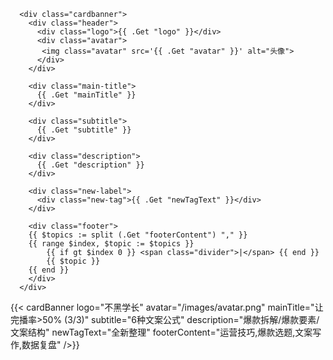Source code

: <style>
.cardbanner {
    font-family: Arial, sans-serif;
            padding: 40px;
            background-color: #f5f5f5;
            max-width: 1080px;
            margin: 0 auto;
}

.cardbanner .header {
   display: flex;
            justify-content: space-between;
            align-items: flex-start;
            margin-bottom: 100px;
}

.cardbanner .logo {
    font-size: 24px;
    font-weight: bold;
}

.cardbanner .avatar {
    width: 60px;
            height: 60px;
            font-size: 40px;
            border-radius: 50%; /* 让图片变成圆形 */
            object-fit: cover; /* 确保图片填充整个圆形 */
            display: block;
}

.cardbanner .main-title {
    font-size: 52px;
            font-weight: bold;
            margin-bottom: 20px;
            line-height: 1.2;
}

.cardbanner .subtitle {
    font-size: 65px;
            font-weight: bold;
            background: linear-gradient(transparent 60%, #FFB6C1 40%);
            display: inline-block;
            margin-bottom: 15px;
            letter-spacing: 15px;
}

.cardbanner .description {
    font-size: 23px;
            color: #666;
            margin-bottom: 45px;
}

.cardbanner .new-label {
    position: relative;
            display: inline-block;
            margin-top: 60px;
            transform: rotate(-10deg);
            width: 100%;
}

.cardbanner .new-tag {
    background: #4169E1;
            color: white;
            padding: 10px 20px;
            border-radius: 15px;
            position: absolute;  /* 绝对定位 */
            right: 0;  /* 让它紧贴 .new-label 右侧 */
            top: 50%;  /* 垂直居中 */
            transform: translateY(-50%) rotate(30deg);  /* 保持旋转但居中 */
            display: inline-block;
            font-weight: bold;
            font-size: 28px;
            box-shadow: 2px 2px 5px rgba(0, 0, 0, 0.2);
}

.cardbanner .new-tag::after {
    content: "!!";
    color: white;
    margin-left: 5px;
}

.cardbanner .footer {
     margin-top: 174px;
            display: flex;
            justify-content: space-between;
            font-size: 20px;
            color: #333;
}

.cardbanner .footer span {
    margin: 0 10px;
}

.cardbanner .divider {
    color: #999;
}
      </style>
      <div class="cardbanner">
        <div class="header">
          <div class="logo">{{ .Get "logo" }}</div>
          <div class="avatar">
           <img class="avatar" src='{{ .Get "avatar" }}' alt="头像">
          </div>
        </div>

        <div class="main-title">
          {{ .Get "mainTitle" }}
        </div>

        <div class="subtitle">
          {{ .Get "subtitle" }}
        </div>

        <div class="description">
          {{ .Get "description" }}
        </div>

        <div class="new-label">
          <div class="new-tag">{{ .Get "newTagText" }}</div>
        </div>

        <div class="footer">
        {{ $topics := split (.Get "footerContent") "," }}
        {{ range $index, $topic := $topics }}
            {{ if gt $index 0 }} <span class="divider">|</span> {{ end }}
            {{ $topic }}
        {{ end }}
        </div>
      </div>


{{< cardBanner
logo="不黑学长"
avatar="/images/avatar.png"
mainTitle="让完播率>50% (3/3)"
subtitle="6种文案公式"
description="爆款拆解/爆款要素/文案结构"
newTagText="全新整理"
footerContent="运营技巧,爆款选题,文案写作,数据复盘"
/>}}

□ □ □

• _Task to complete_
Copy each line of the records above without change, but do not include any picture.

• _Solution to this exercise_
Source code

: <style>
.cardbanner {
    font-family: Arial, sans-serif;
            padding: 40px;
            background-color: #f5f5f5;
            max-width: 1080px;
            margin: 0 auto;
}

.cardbanner .header {
   display: flex;
            justify-content: space-between;
            align-items: flex-start;
            margin-bottom: 100px;
}

.cardbanner .logo {
    font-size: 24px;
    font-weight: bold;
}

.cardbanner .avatar {
    width: 60px;
            height: 60px;
            font-size: 40px;
            border-radius: 50%; /* 让图片变成圆形 */
            object-fit: cover; /* 确保图片填充整个圆形 */
            display: block;
}

.cardbanner .main-title {
    font-size: 52px;
            font-weight: bold;
            margin-bottom: 20px;
            line-height: 1.2;
}

.cardbanner .subtitle {
    font-size: 65px;
            font-weight: bold;
            background: linear-gradient(transparent 60%, #FFB6C1 40%);
            display: inline-block;
            margin-bottom: 15px;
            letter-spacing: 15px;
}

.cardbanner .description {
    font-size: 23px;
            color: #666;
            margin-bottom: 45px;
}

.cardbanner .new-label {
    position: relative;
            display: inline-block;
            margin-top: 60px;
            transform: rotate(-10deg);
            width: 100%;
}

.cardbanner .new-tag {
    background: #4169E1;
            color: white;
            padding: 10px 20px;
            border-radius: 15px;
            position: absolute;  /* 绝对定位 */
            right: 0;  /* 让它紧贴 .new-label 右侧 */
            top: 50%;  /* 垂直居中 */
            transform: translateY(-50%) rotate(30deg);  /* 保持旋转但居中 */
            display: inline-block;
            font-weight: bold;
            font-size: 28px;
            box-shadow: 2px 2px 5px rgba(0, 0, 0, 0.2);
}

.cardbanner .new-tag::after {
    content: "!!";
    color: white;
    margin-left: 5px;
}

.cardbanner .footer {
     margin-top: 174px;
            display: flex;
            justify-content: space-between;
            font-size: 20px;
            color: #333;
}

.cardbanner .footer span {
    margin: 0 10px;
}

.cardbanner .divider {
    color: #999;
}
      </style>
      <div class="cardbanner">
        <div class="header">
          <div class="logo">{{ .Get "logo" }}</div>
          <div class="avatar">
           <img class="avatar" src='{{ .Get "avatar" }}' alt="头像">
          </div>
        </div>

        <div class="main-title">
          {{ .Get "mainTitle" }}
        </div>

        <div class="subtitle">
          {{ .Get "subtitle" }}
        </div>

        <div class="description">
          {{ .Get "description" }}
        </div>

        <div class="new-label">
          <div class="new-tag">{{ .Get "newTagText" }}</div>
        </div>

        <div class="footer">
        {{ $topics := split (.Get "footerContent") "," }}
        {{ range $index, $topic := $topics }}
            {{ if gt $index 0 }} <span class="divider">|</span> {{ end }}
            {{ $topic }}
        {{ end }}
        </div>
      </div>


{{< cardBanner
logo="不黑学长"
avatar="/images/avatar.png"
mainTitle="让完播率>50% (3/3)"
subtitle="6种文案公式"
description="爆款拆解/爆款要素/文案结构"
newTagText="全新整理"
footerContent="运营技巧,爆款选题,文案写作,数据复盘"
/>}}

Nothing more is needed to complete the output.